§ What this task involves
List all lines of the data containing the word "rotate".

Top of Data for this task

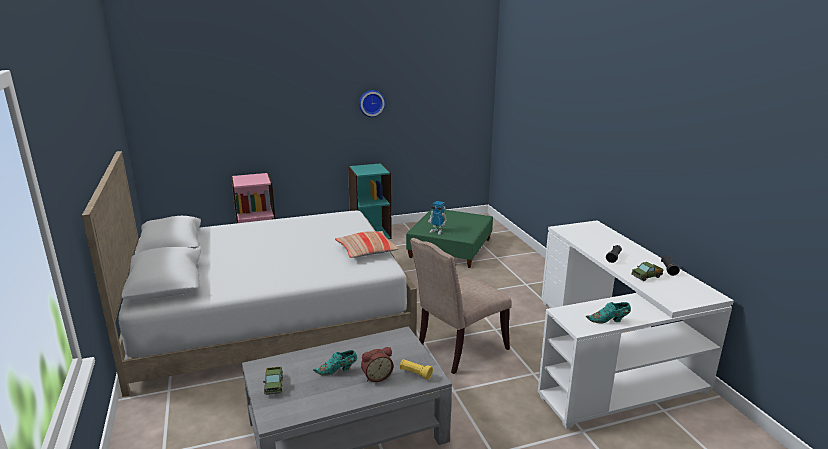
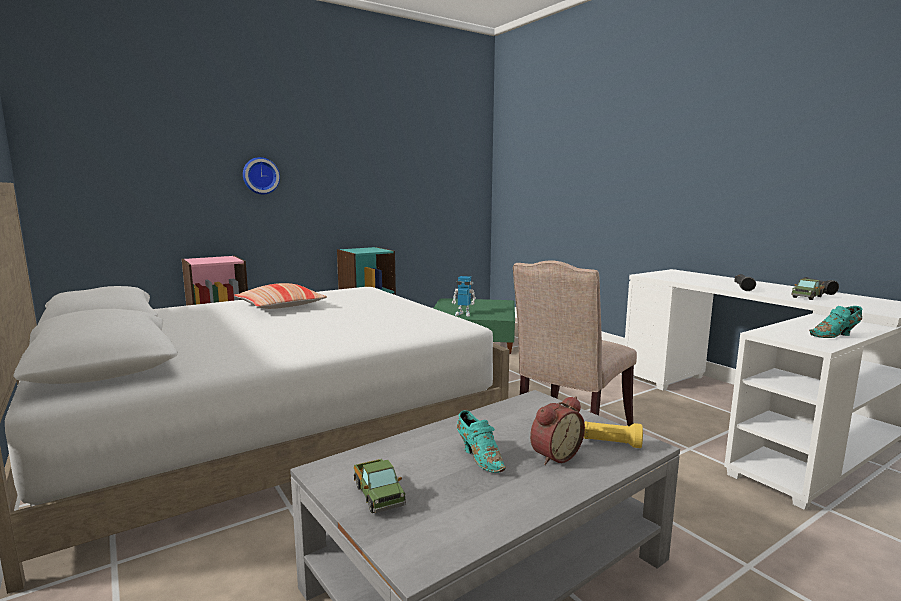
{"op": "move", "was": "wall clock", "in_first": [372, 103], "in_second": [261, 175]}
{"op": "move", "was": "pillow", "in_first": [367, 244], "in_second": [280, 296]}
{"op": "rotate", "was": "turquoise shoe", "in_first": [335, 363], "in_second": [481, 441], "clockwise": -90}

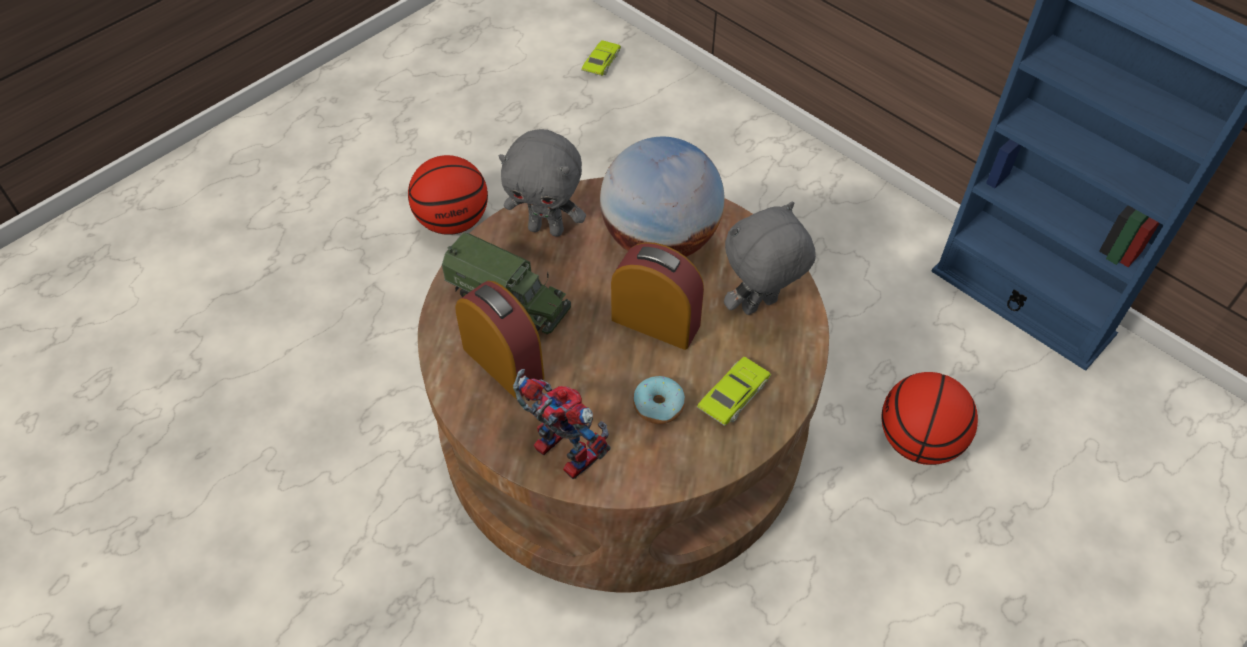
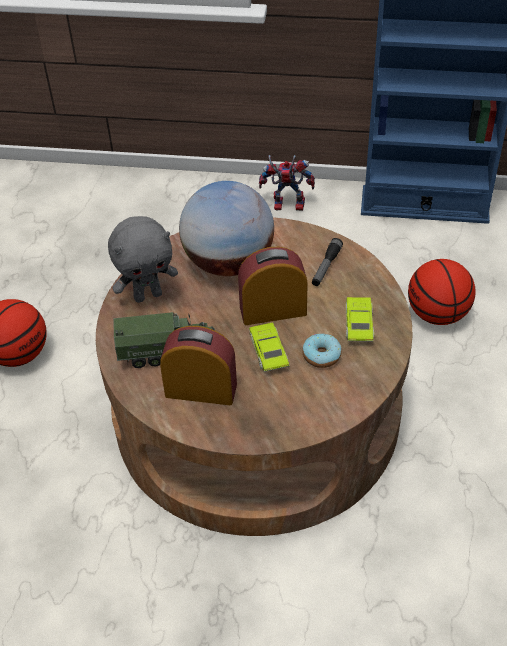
{"op": "move", "was": "green toy car", "in_first": [601, 58], "in_second": [269, 347]}
{"op": "replace", "was": "grey plush toy", "now": "flashlight", "in_first": [770, 258], "in_second": [327, 262]}
{"op": "move", "was": "toy robot", "in_first": [562, 424], "in_second": [287, 183]}

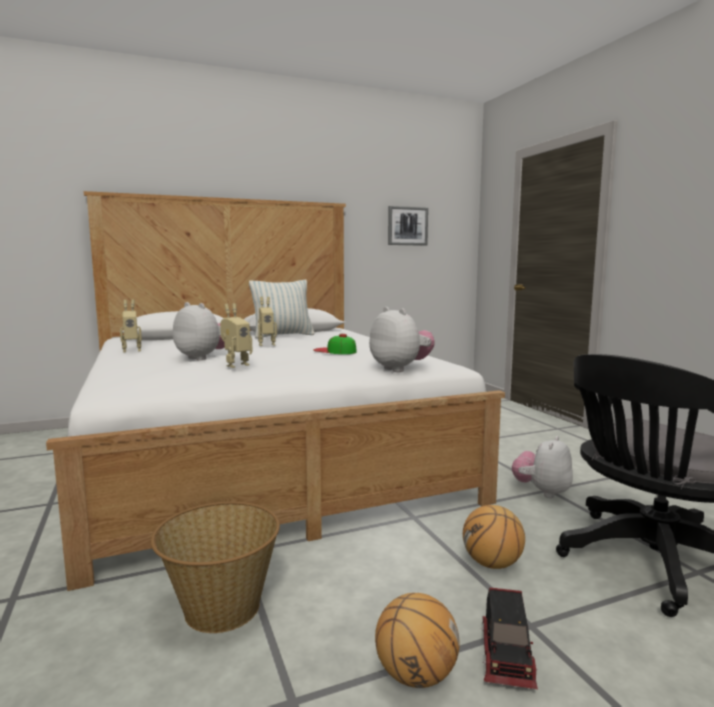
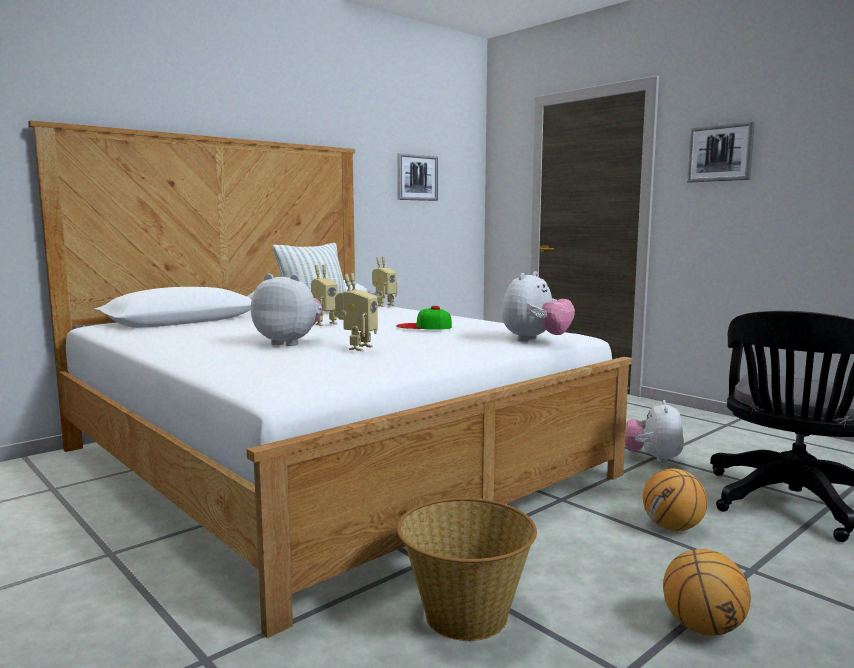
{"op": "move", "was": "toy robot", "in_first": [131, 325], "in_second": [385, 282]}
{"op": "rotate", "was": "plush toy", "in_first": [402, 339], "in_second": [538, 306], "clockwise": 90}
{"op": "delete", "was": "toy truck", "in_first": [509, 638]}
{"op": "insert", "now": "picture", "in_second": [721, 151]}

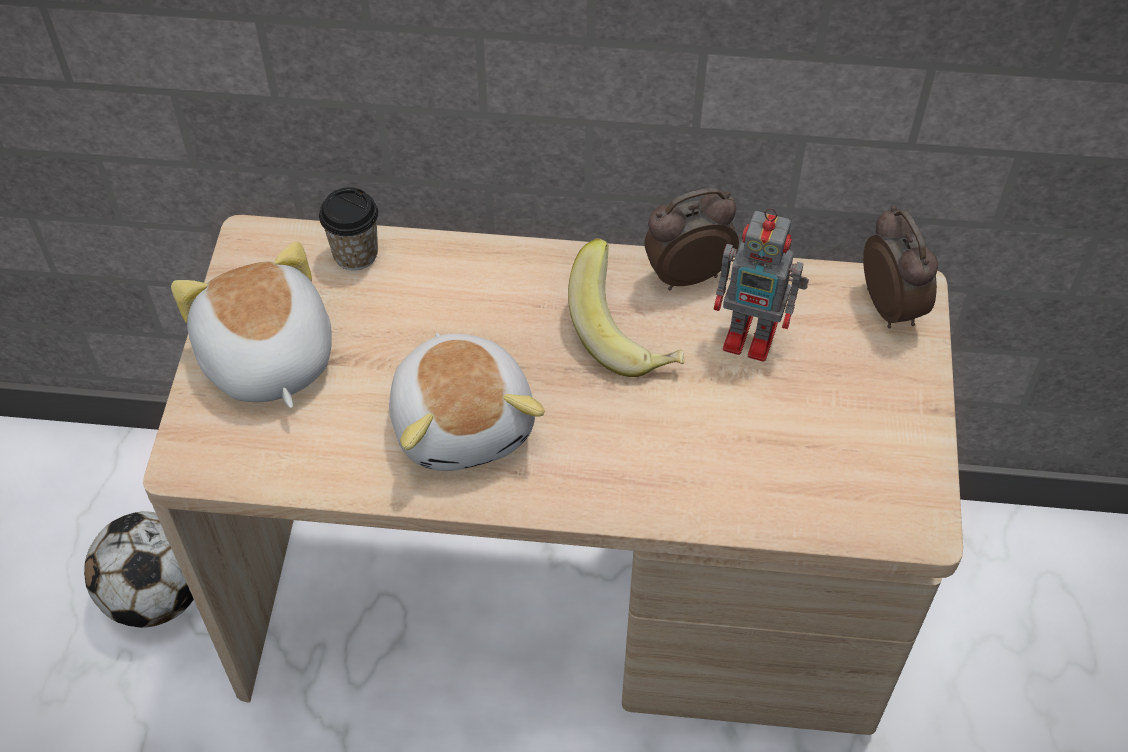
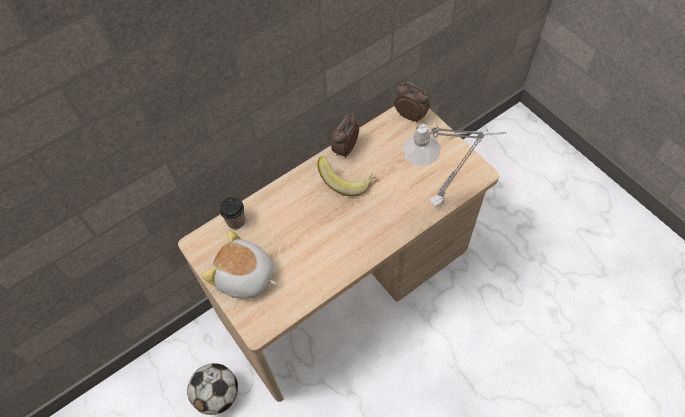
{"op": "delete", "was": "toy robot", "in_first": [761, 285]}
{"op": "delete", "was": "plush toy", "in_first": [467, 401]}
{"op": "insert", "now": "grey table lamp", "in_second": [455, 164]}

Bottom of Data for this task

§ Exercise result
{"op": "rotate", "was": "turquoise shoe", "in_first": [335, 363], "in_second": [481, 441], "clockwise": -90}
{"op": "rotate", "was": "plush toy", "in_first": [402, 339], "in_second": [538, 306], "clockwise": 90}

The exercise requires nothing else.